__SELECTION__.
LNP plan for Queensland
Throughout 2018, the LNP fought hard to make a positive difference. We forced the Palaszczuk Labor Government into introducing LNP policies good for Queensland.
Labor has been pressured into adopting our policies on real-time fuel price monitoring, swimming lessons for kids, the Sunshine Coast rail duplication and crucial M1 funding. We forced Labor to hold a Parliamentary inquiry into toll road operations because drivers deserve a better deal.
We pressured them to implement tougher laws on violent sex offenders to make our communities safer. Unfortunately, we haven't been able to stop many of Annastacia Palaszczuk's most damaging policies.
The devastating Vegetation Management Laws rammed through by Labor were a hammerblow to regional Queensland, much of which is still battling drought.

__COLLECTED MATERIAL__.
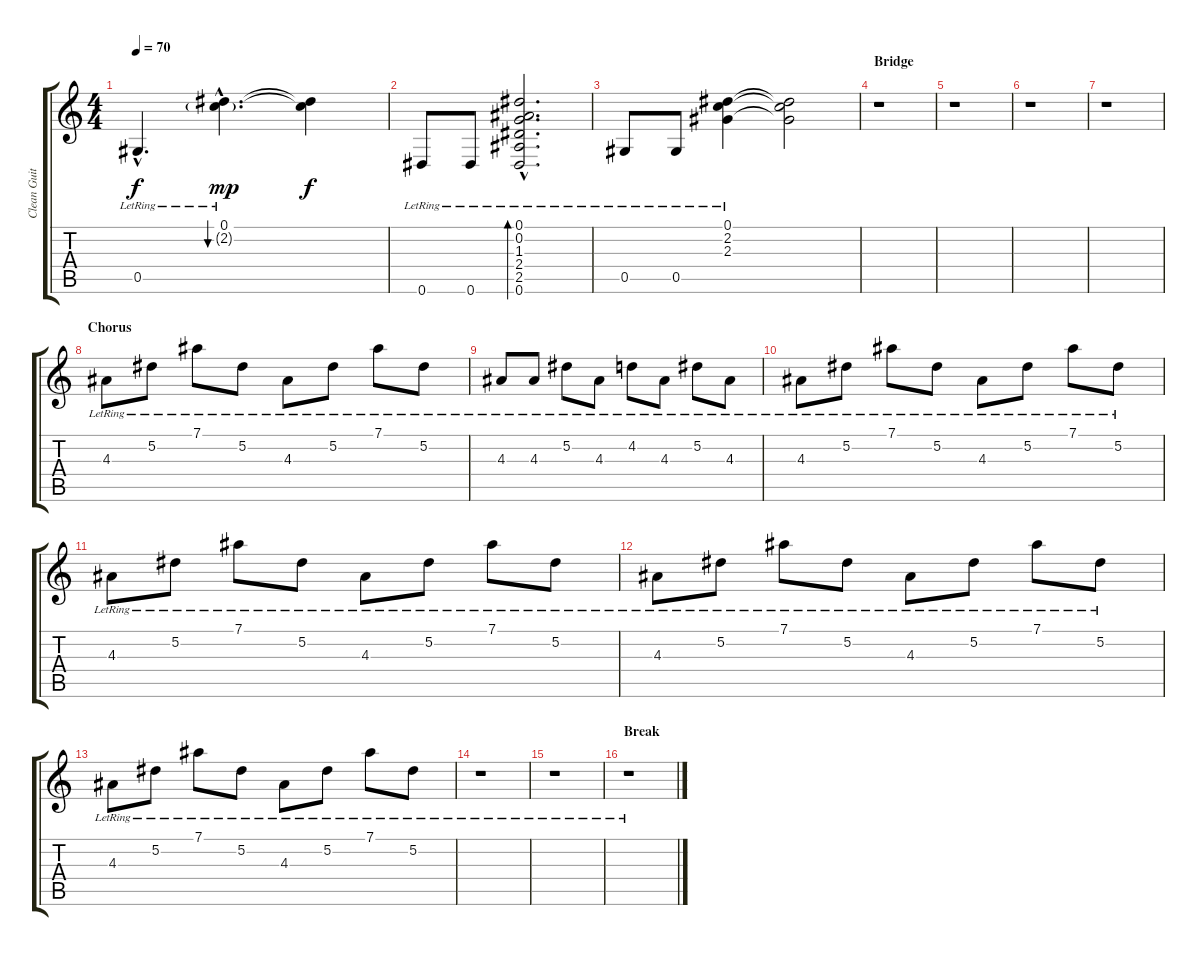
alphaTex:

__WRITTEN EXERCISE 1__. According to the LNP statement, what kind of inquiry did the LNP force Labor to hold?
__WRITTEN EXERCISE 2__. How would you render this sentence from the LNP statement in French: "The devastating Vegetation Management Laws rammed through by Labor were a hammerblow to regional Queensland, much of which is still battling drought."
__WRITTEN EXERCISE 3__. Can you turn the paragraph of the LNP statement that begins "Labor has been pressured into adopting" into a bulleted list that keeps its main facts?
The material has no role in this exercise.

__COMPLETE OUTPUT 1__. A Parliamentary inquiry into toll road operations.

__COMPLETE OUTPUT 2__. Les lois dévastatrices sur la gestion de la végétation, imposées de force par les travaillistes, ont porté un coup terrible aux régions du Queensland, dont une grande partie lutte encore contre la sécheresse.

__COMPLETE OUTPUT 3__.
- Labor was pressured into adopting LNP policies on:
  - real-time fuel price monitoring
  - swimming lessons for kids
  - the Sunshine Coast rail duplication
  - crucial M1 funding
- The LNP forced Labor to hold a Parliamentary inquiry into toll road operations because drivers deserve a better deal.